Alpenländisches Drama um eine einsame Frau zu Zeiten, als noch die Pest wütete. Ausgiebige Schilderung oder Nacherfindung mitelalterlicher oder frühmittelalterlicher Existenzen, langsamen, landschaftlich abgelegenen Seins. Oder: lebendiges Freilandmuseum mit Urlautdialekt (vor allem anfänglich) und mit Perchten, die von Hexen reden. Es lastet eine Schwere auf diesen Schicksalen. Die Sicht auf die Menschheit als Gewürm. Gegenentwurf gegen die Moderne, Postmoderne und IT-Moderne.

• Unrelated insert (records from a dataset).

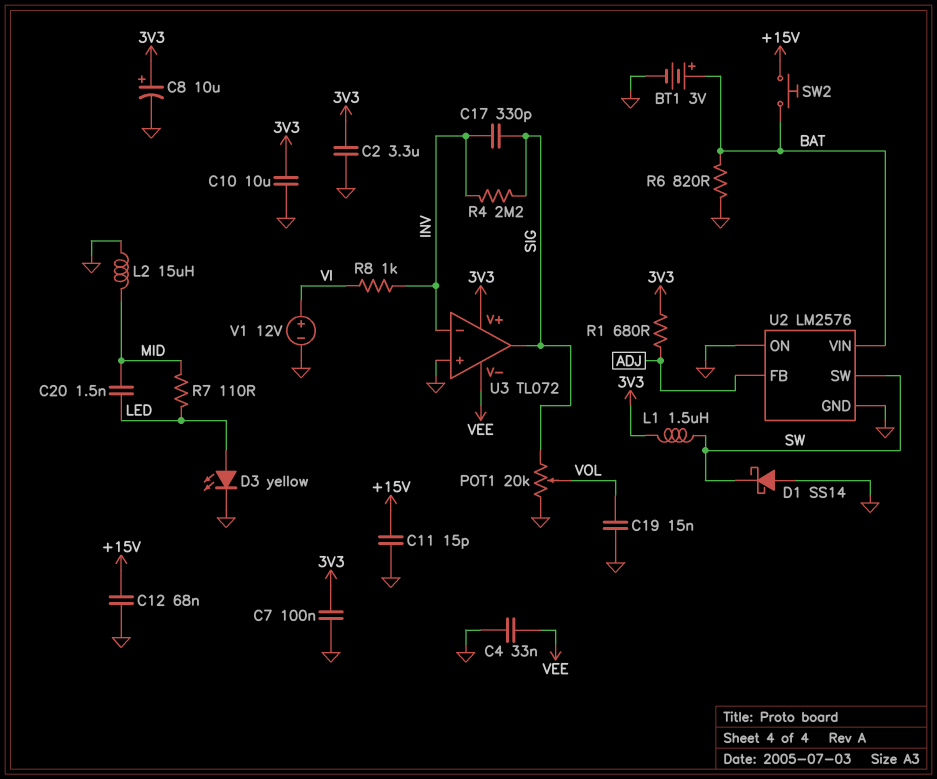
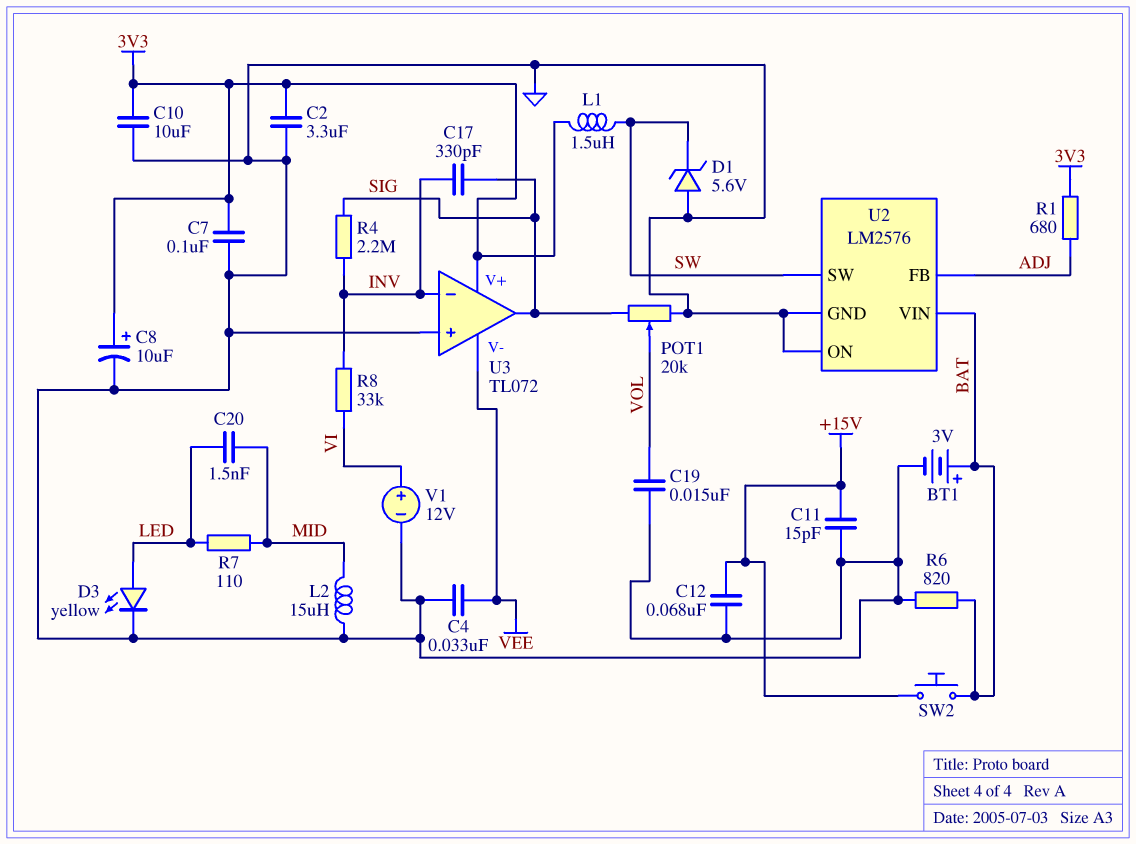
D1: schottky SS14 (A GND, K SW) -> zener 5.6V (A GND, K SW)
R8: 1k (INV, VI) -> 33k (INV, VI)

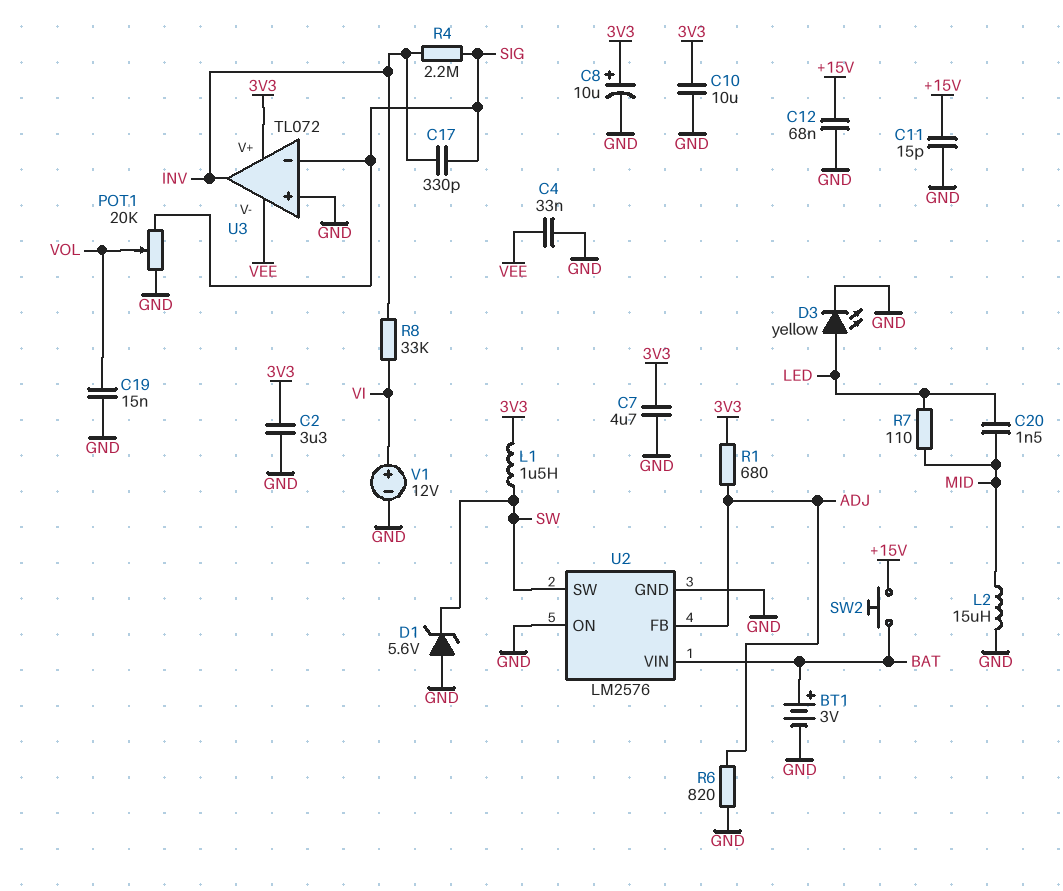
C7: 100nF (3V3, GND) -> 4.7uF (3V3, GND)
R6: 820 (BAT, GND) -> 820 (ADJ, GND)
U3 pin in-: INV -> SIG
U3 pin out: SIG -> INV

Alrun (Aleksandra Cwen) lebt allein auf einer Alp mit einem Säugling. Sie wird misstrauisch beäugt von den besser gekleideten Dorfbewohnern. Kinder treiben ihr Spiel mit ihr. Die scheinheilige Swinda (Tanja Petrovsky) tut so, als ob sie ihre Freundin werden wolle, bringt ihr symbolbeladen einen Apfel und bietet sie auf einer friedlichen Bergwiese einem Fettsack von Typen an. Sie macht Bemerkungen darüber, wie diese Bergbewohner stinken.

Die Vorgeschichte im ersten Kapitel erzählt in einem strengen Winter, wie Alrun als kleines Mädchen allein mit ihrer Mutter Martha (Claudia Martini) in der Einsamkeit haust, wie sie diese nach einem Zusammenbruch pflegt.

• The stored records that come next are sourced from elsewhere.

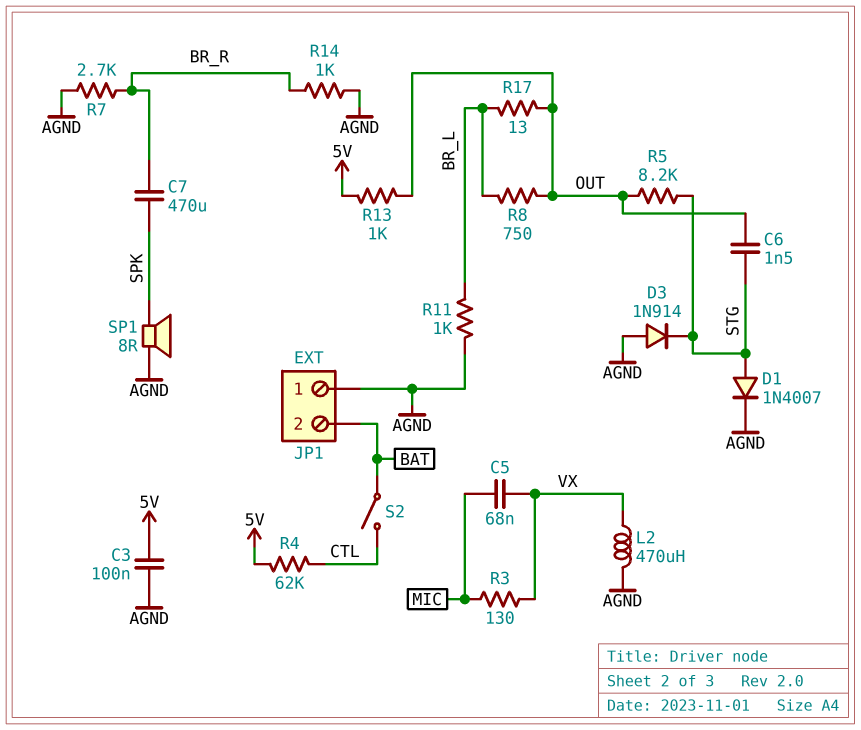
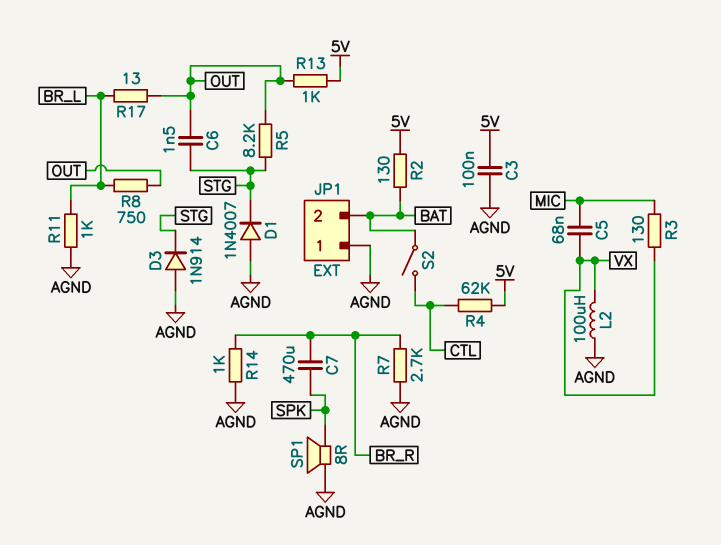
D1: diode 1N4007 (A STG, K AGND) -> diode 1N4007 (A AGND, K STG)
L2: 470uH (AGND, VX) -> 100uH (AGND, VX)
R2: none -> 130 (5V, BAT)

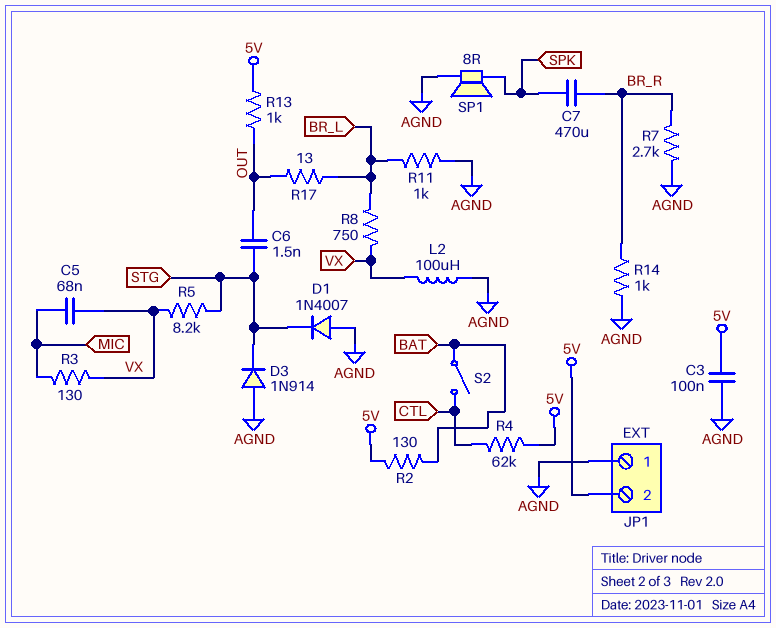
JP1 pin 2: BAT -> 5V
R5: 8.2k (OUT, STG) -> 8.2k (STG, VX)
R8: 750 (BR_L, OUT) -> 750 (BR_L, VX)

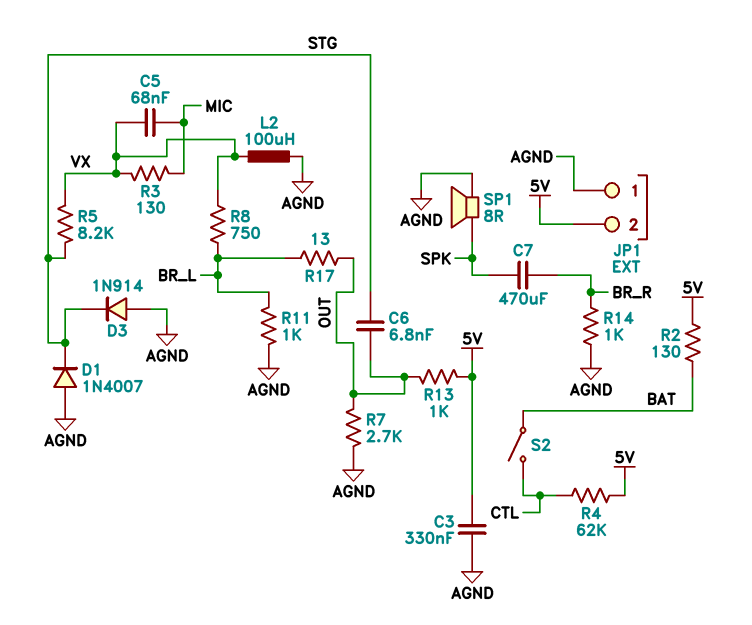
C3: 100nF (5V, AGND) -> 330nF (5V, AGND)
C6: 1.5nF (OUT, STG) -> 6.8nF (OUT, STG)
R7: 2.7k (AGND, BR_R) -> 2.7k (AGND, OUT)

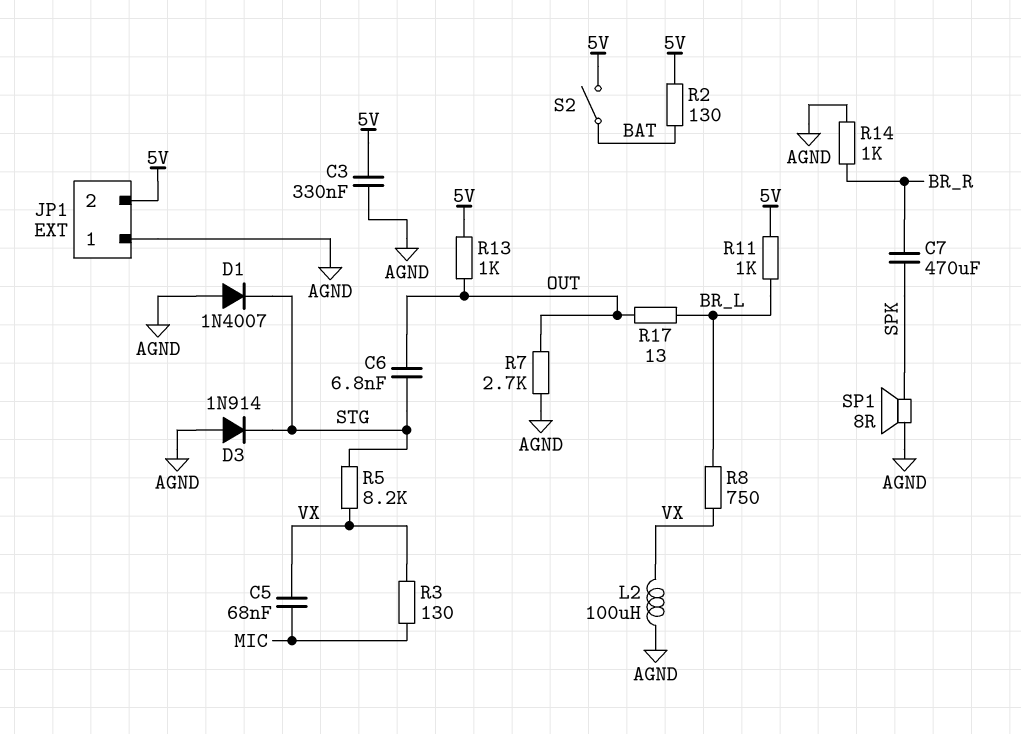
R4: 62k (5V, CTL) -> none
R11: 1k (AGND, BR_L) -> 1k (5V, BR_L)
S2: switch (BAT, CTL) -> switch (5V, BAT)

Der Film ist eine Arbeit der DFFB in Berlin, von Lukas Feigelfeld. Er zeigt damit vor allem, was sie an diesen teuren Filmschulen inzwischen gewiss lernen, wie Kinobilder von großem Atem und entsprechender Bildspannung in breitem Format herzustellen sind, wie sie episches Sichzeitlassen lernen.

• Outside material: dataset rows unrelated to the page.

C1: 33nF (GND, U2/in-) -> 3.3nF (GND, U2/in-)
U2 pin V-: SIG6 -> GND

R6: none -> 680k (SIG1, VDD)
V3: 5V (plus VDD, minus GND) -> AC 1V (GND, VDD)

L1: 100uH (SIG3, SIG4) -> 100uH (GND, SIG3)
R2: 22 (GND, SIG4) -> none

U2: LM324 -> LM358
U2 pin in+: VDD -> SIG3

Sie lernen, Versatzstücke aus der Asservatenkammer des Horrorgenres wohldosiert einzusetzen in einem Film, der Themen wie Einsamkeit, Isolation, Aussonderung, Sehnsucht nach Liebe bebildert.

Sie lernen eine ganze Soundmaschinerie unter die Bilder zu legen, die diesen ab und an allerdings mehr Bedeutung aufhalsen, als sie hergeben. Sie lernen perfekt mit Unterwasseraufnahmen umzugehen und eine Riesenshow an Rotchromatographie aus einer Unterwassermonatsblutung und dem Ertränken eines Säuglings zu machen.

So eindrücklich die Bilder sind, es scheint, dass es vor allem um den Beweis geht, Gelerntes umzusetzen, der Schule zu beweisen, dass sie eine Daseinsberechtigung habe.

Allein – das ist nach wie vor das Grundübel der deutschen Filmkultur – sie kann nicht oder weigert sich, zu erzählen, zu verraten, was sie erzählen will, zu vermitteln, was das dringende Bedürfnis des Filmemachers ist, dass er diesen Film unbedingt machen muss, außer, um von der Schule ein gutes Abgangszeugnis zu erhalten.

Faszination durch Einsamkeit und Außenseitertum und durch klassische Kinobilder allein, scheint mir da zu wenig. Es fehlt das Besondere, die persönliche Haltung des Filmemachers zu seinem Thema. Man könnte andersrum fragen: warum wird es diesem Film wie so vielen deutschen Filmen ergehen: dass er sang- und klanglos im Kino untergeht und über die Branche hinaus kaum jemanden interessieren dürfte? Wohl doch, weil er nichts erzählt, was einen heutigen Menschen bewegen könnte, weil er keinen erhellenden Blick, keinen erfrischenden Blick zu seinen (im Kino doch ewig gleichen!) Themen bringt. Das schmerzt umso mehr, je meisterlicher die Bilder sind, wie hier eben.